[Opening Working data section]

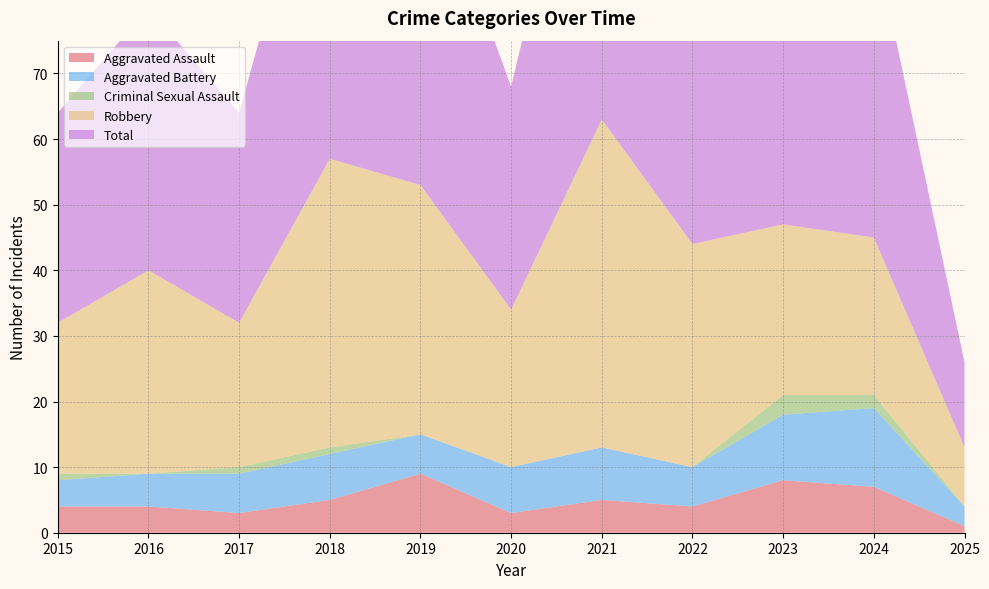

Reading left to right, transcribe all the data shown in this chart.

Aggravated Assault: 4	4	3	5	9	3	5	4	8	7	1
Aggravated Battery: 4	5	6	7	6	7	8	6	10	12	3
Criminal Sexual Assault: 1	0	1	1	0	0	0	0	3	2	0
Robbery: 23	31	22	44	38	24	50	34	26	24	9
Total: 32	40	32	57	53	34	63	44	47	46	13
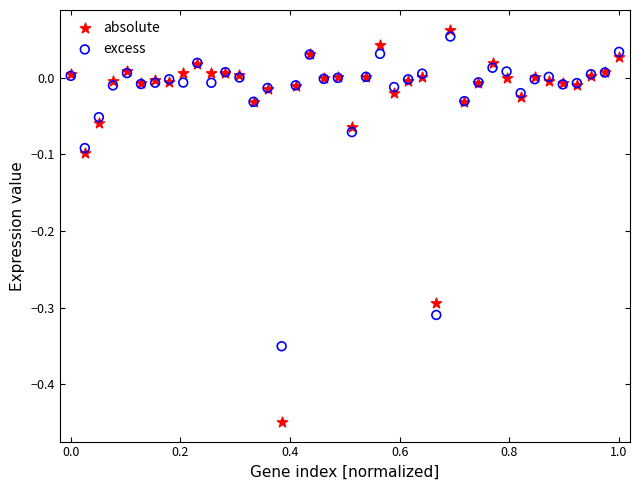

Which series contains the lowest Y value?

absolute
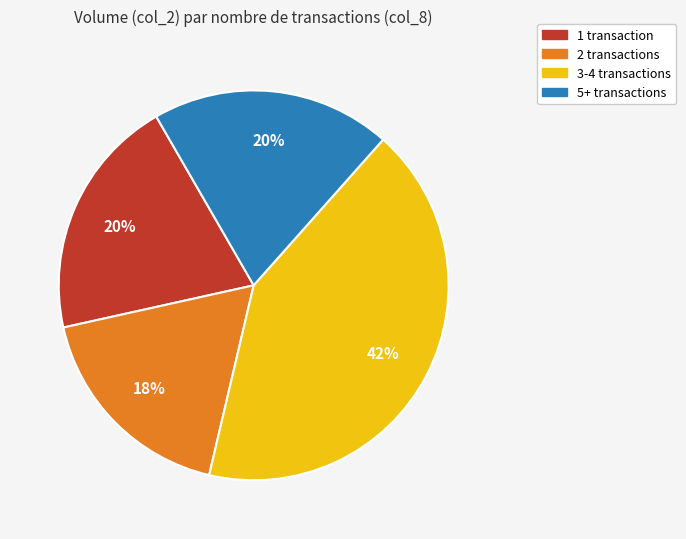

To the nearest percent, what is the difference between the largest and smallest slice percentages?

24%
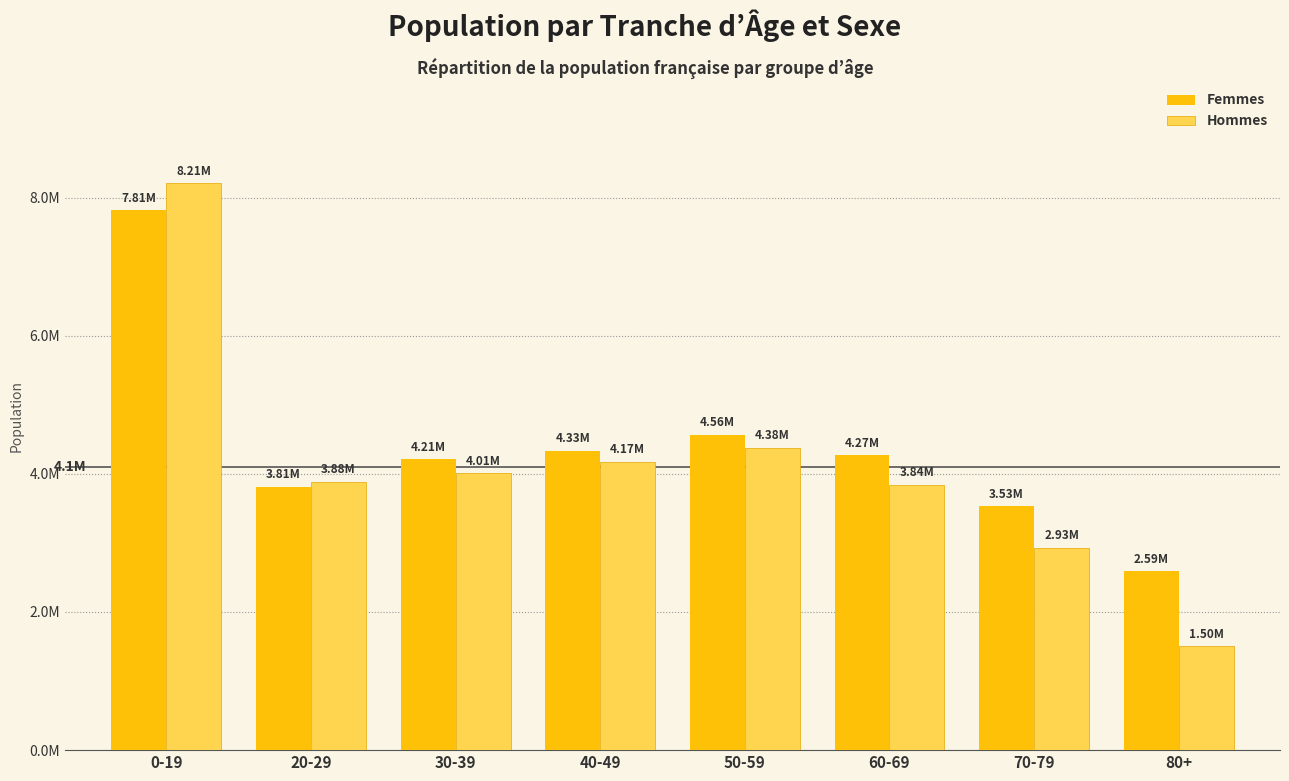

Does the chart contain any negative values?

No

[Closing Working data section]

Requirement: Count the lines in the items above that contain the string "chart", treating uppercase and lowercase as different. Reply with the number only.

Reply: 2